The swimming pool appeal was started in 2014 with completed renovation in eight months of the swimming pool in March 2017, with the replacement of the old rusted away roof.

The school teaches a variety of subjects at GCSE and A level. Many students go onto university and other further education.

The communication policy is oral, which means that students are immersed in English language and therefore sign language is not used in the classroom. Some students may use sign language outside of class. (The "speech competition", a compulsory contest within the school to encourage speech and discourage signing, was abolished in the 1980s).

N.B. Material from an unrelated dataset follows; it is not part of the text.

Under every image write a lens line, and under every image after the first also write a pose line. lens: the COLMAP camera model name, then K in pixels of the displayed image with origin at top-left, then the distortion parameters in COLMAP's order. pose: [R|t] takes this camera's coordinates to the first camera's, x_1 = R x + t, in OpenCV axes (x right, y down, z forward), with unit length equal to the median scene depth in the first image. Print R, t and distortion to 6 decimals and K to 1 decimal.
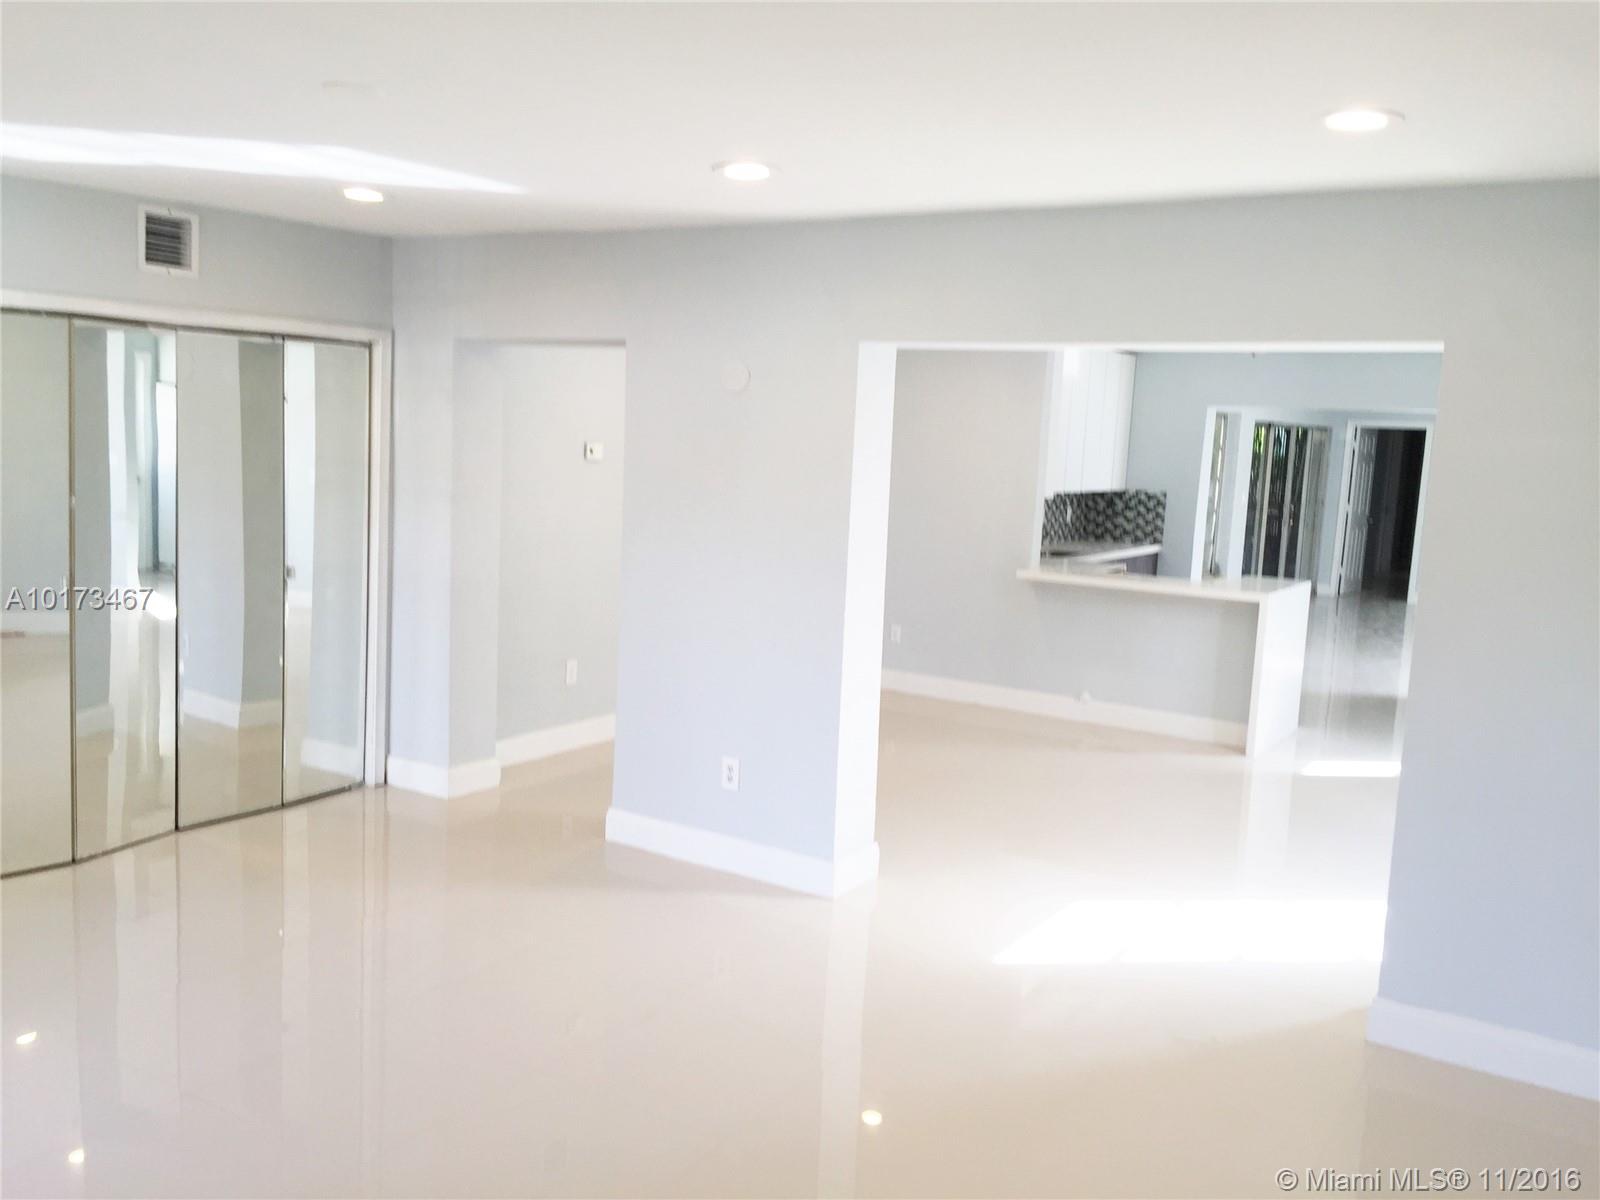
lens RADIAL K [[1358.8, 0, 773.8], [0, 1358.8, 579.0], [0, 0, 1]] dist [0.078999, -0.092048]
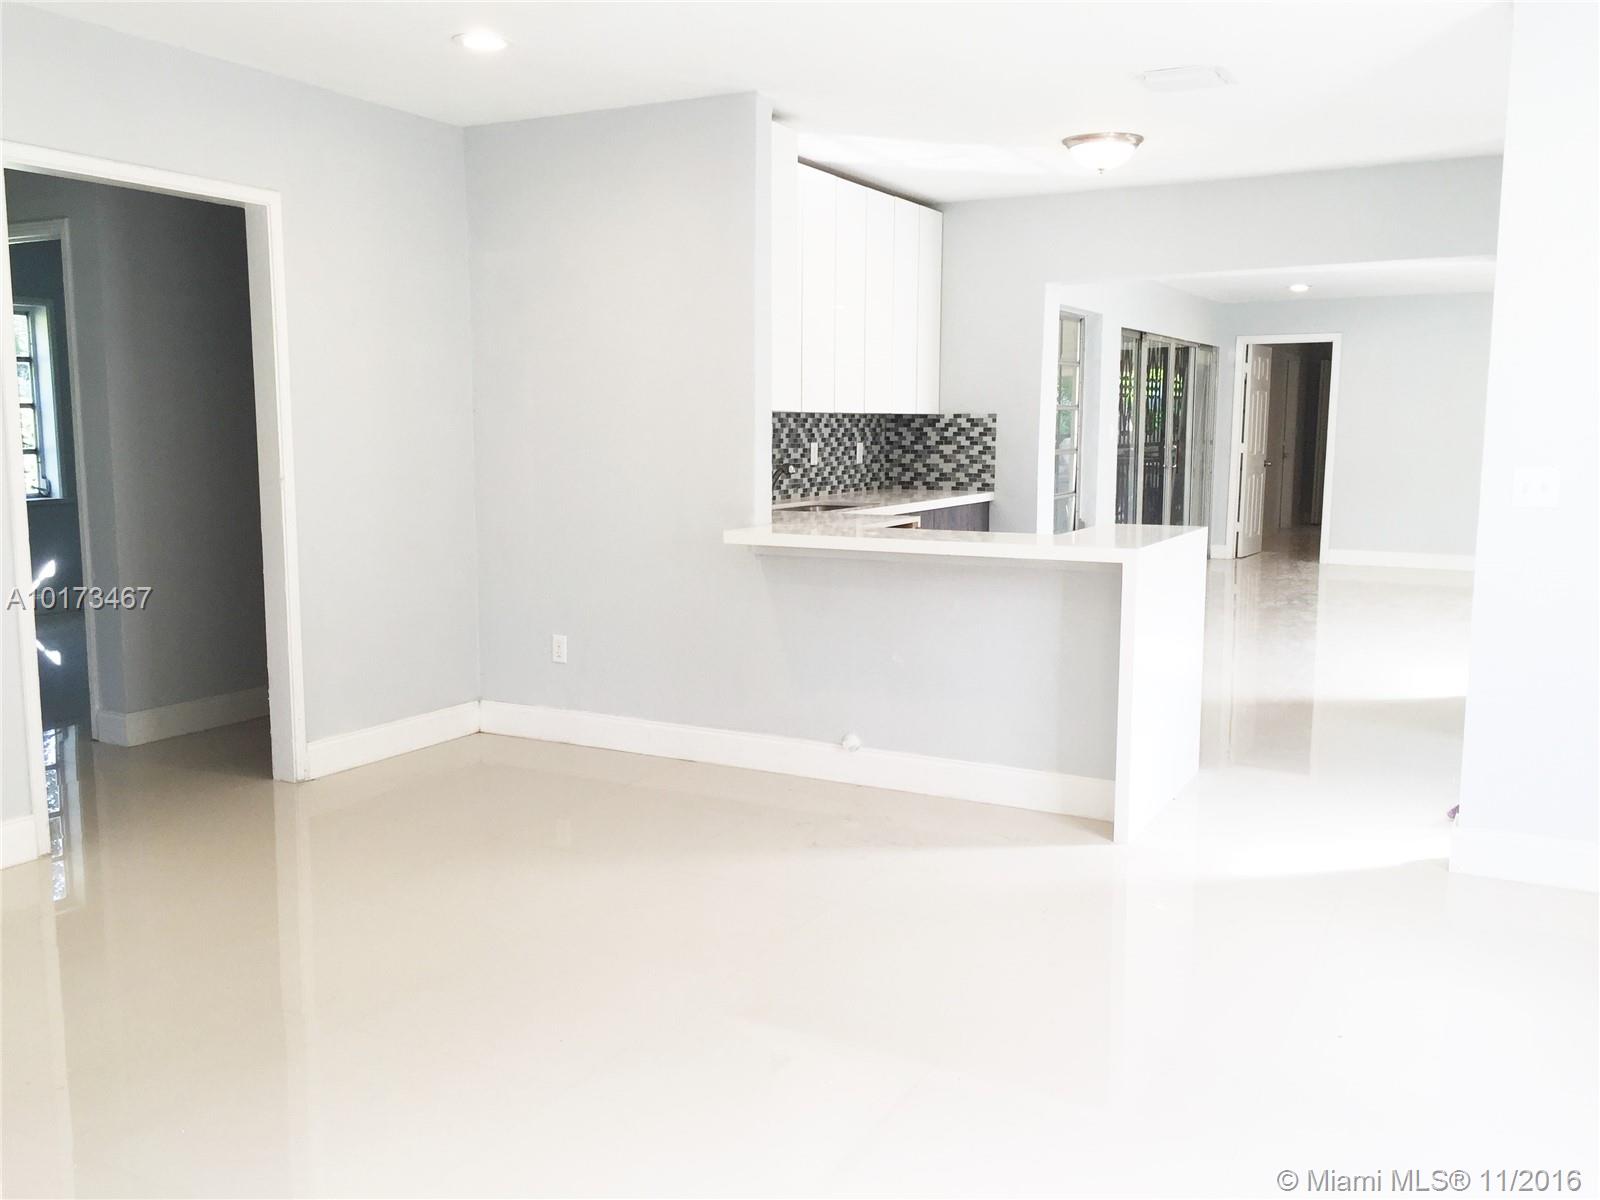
lens RADIAL K [[1358.8, 0, 798.0], [0, 1358.8, 587.3], [0, 0, 1]] dist [0.078999, -0.092048]
pose [[0.994660, -0.054686, 0.087528, 0.121382], [0.053819, 0.998476, 0.012235, 0.009437], [-0.088064, -0.007459, 0.996087, 0.321504]]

The school itself is now a small part of a company by the name of Mary Hare Limited, consisting of Mary Hare Secondary and Mary Hare Sixth Form. Other divisions are Mary Hare Primary (formerly Mill Hall School, Cuckfield, West Sussex), Arlington Labs (earmould manufacturers), Mary Hare Training Services (post graduate courses in deaf education, audiology, and hearing aid dispensing), Mary Hare Foundation (fund raising), Arlington Arts Centre (theatre, music, conferences), and Mary Hare Hearing Centres (hearing aid shops). The current school principal is Robin Askew.

In 2017 a fundraising appeal was launched to build a new Primary School at the Arlington Manor school site. The Mary Hare Foundation raised £4 million towards the project, and in 2021 they had the groundbreaking event and building commenced. The building project was completed in August 2022 when the keys were officially handed from the contractors to Mary Hare, and in September 2022 the new Primary School opened for the first time. The whole school (Primary, Secondary and Sixth Form) is now situated all on one site.